Bad Boy Trevor and Jookie Jam donate tablets to Maxfield Park Primary School
Popular actor and director Garfield ‘Bad Boy Trevor’ Reid and Stede ‘Jookie Jam’ Flash, who made his name in the Shebada plays, have brought more than their fair share of drama and laughter to the theatre scene. But, it’s not all fun and games for the pair. Off-stage they do get quite serious and oftentimes quietly demonstrate their philanthropic side.
Through their Brothers for Life Foundation, they recently donated a number of computer tablets to the Maxfield Park Primary School in Kingston. This was not a one-off; it was simply a continuation of the work that they have been doing to foster positive growth in students.
“We have been doing this for years by going into schools and giving free performances and motivational speeches. And, as a past member of the National Secondary Student Council, which at one time I was the vice president for one of the regions, it’s only natural that we keep the spirit going. I have kids who attend school, and I know the struggles,” Bad Boy Trevor told GoodHeart.
Jookie Jam added that giving back is one of the things that they do.
“We have been doing stuff for schools for a long time now, not as in donations of tablets, but we have conducted seminars on acting and the entertainment business. We know that the kids are having a huge problem getting access to their schoolwork owing to a lack of equipment, so we decided to do this drive to raise funds so we could source the tablets. With our foundation, we are always giving back,” he explained.
According to them, it was relatively easy for them to decide on Maxfield Park Primary School for this charitable donation.
“The principal and us are like family. Her brother, Richard Halloway, is one of our theatre brothers as well, so we find it a great gesture to donate and contribute energy to her school,” Bad Boy Trevor said.

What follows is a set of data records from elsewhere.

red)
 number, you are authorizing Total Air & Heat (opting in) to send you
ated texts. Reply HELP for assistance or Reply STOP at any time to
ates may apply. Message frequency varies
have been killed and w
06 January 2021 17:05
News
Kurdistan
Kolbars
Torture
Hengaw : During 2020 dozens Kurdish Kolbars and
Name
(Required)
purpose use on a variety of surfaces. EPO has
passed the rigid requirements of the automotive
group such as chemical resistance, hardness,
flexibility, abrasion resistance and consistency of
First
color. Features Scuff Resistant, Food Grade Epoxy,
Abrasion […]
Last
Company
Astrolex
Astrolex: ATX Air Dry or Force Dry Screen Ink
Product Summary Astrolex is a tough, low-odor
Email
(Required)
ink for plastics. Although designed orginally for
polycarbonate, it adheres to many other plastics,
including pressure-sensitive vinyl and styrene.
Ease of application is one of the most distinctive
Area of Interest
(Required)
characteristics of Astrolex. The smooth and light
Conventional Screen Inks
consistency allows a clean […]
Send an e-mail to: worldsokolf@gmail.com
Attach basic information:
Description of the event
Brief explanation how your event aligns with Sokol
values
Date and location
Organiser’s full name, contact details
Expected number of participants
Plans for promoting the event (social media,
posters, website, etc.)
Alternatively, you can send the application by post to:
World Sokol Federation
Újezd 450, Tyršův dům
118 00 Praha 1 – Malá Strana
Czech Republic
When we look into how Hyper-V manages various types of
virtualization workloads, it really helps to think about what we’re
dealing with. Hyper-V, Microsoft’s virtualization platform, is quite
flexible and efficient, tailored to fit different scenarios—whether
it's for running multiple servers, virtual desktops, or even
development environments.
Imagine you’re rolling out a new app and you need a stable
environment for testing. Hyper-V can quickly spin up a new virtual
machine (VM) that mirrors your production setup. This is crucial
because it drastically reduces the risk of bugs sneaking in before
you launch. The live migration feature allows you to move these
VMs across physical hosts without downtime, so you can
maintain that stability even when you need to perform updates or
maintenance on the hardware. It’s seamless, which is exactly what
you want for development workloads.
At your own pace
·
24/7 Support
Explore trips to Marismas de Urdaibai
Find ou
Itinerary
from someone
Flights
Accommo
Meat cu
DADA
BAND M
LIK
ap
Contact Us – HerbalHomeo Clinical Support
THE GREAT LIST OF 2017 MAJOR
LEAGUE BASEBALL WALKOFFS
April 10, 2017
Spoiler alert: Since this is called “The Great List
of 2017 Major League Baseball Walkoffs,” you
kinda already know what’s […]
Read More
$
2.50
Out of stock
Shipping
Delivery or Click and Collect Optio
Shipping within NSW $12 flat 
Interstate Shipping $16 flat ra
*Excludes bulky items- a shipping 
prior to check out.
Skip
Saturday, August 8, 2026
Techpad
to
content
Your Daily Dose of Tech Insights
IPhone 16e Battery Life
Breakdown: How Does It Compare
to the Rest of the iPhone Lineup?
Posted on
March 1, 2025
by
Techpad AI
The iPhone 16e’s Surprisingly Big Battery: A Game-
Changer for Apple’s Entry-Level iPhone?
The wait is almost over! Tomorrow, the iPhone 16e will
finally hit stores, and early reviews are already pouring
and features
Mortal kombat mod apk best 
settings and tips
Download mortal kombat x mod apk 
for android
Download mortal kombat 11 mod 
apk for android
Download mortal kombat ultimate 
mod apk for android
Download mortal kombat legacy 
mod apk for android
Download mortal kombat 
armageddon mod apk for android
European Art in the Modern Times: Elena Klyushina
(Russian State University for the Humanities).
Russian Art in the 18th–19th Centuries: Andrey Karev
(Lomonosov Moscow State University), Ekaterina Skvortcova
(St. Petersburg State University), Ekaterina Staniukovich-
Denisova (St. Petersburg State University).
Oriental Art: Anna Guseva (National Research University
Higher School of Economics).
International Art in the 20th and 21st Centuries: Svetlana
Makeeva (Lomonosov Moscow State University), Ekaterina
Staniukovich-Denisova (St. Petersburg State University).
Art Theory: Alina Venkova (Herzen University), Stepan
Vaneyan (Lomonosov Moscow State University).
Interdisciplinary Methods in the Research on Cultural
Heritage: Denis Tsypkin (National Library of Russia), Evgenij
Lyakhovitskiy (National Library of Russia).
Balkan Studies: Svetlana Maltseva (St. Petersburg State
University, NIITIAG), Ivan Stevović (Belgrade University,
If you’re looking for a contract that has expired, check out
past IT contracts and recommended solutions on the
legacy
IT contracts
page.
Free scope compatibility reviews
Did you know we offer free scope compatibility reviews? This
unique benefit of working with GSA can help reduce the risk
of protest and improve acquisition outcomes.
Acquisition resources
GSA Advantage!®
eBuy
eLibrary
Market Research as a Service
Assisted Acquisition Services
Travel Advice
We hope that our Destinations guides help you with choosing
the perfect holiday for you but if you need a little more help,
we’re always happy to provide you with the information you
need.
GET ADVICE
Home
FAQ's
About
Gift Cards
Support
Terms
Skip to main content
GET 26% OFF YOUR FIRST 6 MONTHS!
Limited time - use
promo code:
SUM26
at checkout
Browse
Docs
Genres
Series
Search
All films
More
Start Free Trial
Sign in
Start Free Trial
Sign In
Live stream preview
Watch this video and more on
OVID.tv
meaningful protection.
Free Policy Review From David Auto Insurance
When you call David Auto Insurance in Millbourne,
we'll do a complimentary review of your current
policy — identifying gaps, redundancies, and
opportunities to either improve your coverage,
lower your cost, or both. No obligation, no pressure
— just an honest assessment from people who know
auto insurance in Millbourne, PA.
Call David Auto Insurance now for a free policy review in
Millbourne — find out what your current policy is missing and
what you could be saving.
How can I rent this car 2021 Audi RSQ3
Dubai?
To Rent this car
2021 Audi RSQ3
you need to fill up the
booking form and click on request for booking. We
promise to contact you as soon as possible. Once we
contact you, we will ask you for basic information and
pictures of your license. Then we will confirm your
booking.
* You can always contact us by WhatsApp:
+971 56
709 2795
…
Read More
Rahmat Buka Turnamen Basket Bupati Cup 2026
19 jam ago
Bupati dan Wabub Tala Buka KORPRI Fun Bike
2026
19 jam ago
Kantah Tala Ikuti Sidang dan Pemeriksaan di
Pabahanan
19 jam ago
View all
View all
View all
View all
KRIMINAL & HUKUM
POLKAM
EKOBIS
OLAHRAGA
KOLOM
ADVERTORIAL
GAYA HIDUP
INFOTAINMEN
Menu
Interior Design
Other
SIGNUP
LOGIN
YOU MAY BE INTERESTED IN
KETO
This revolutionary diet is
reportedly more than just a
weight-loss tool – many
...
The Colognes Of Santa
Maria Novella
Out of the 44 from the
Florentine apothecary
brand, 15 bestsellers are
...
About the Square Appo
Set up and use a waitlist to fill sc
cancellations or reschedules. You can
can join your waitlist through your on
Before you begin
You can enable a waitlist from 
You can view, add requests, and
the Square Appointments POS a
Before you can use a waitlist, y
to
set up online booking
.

He shared that he and Jookie Jam are not just theatre brothers, their history “go way back”. With them enjoying a wide fan base scattered across the world, it was a no-brainer for the two to start their own foundation and let their light shine as they “help all the people they can, in all the ways they can”.
They noted that although the pandemic has affected them, it was not an excuse not to give. It was simply about finding creative ways to make life a little easier for even one person.
“For theatre, the COVID-19 has given us a hard blow. We have been out of work for nearly two years and still don’t know what the future looks like. I did some online plays, and they got some support from the diaspora, but Jamaicans love to get the live plays, so we didn’t get much support a yard. But I am now doing movies. As you all know, my movie Demons Run Miami will be out January 1, 2022,” Bad Boy Trevor shared.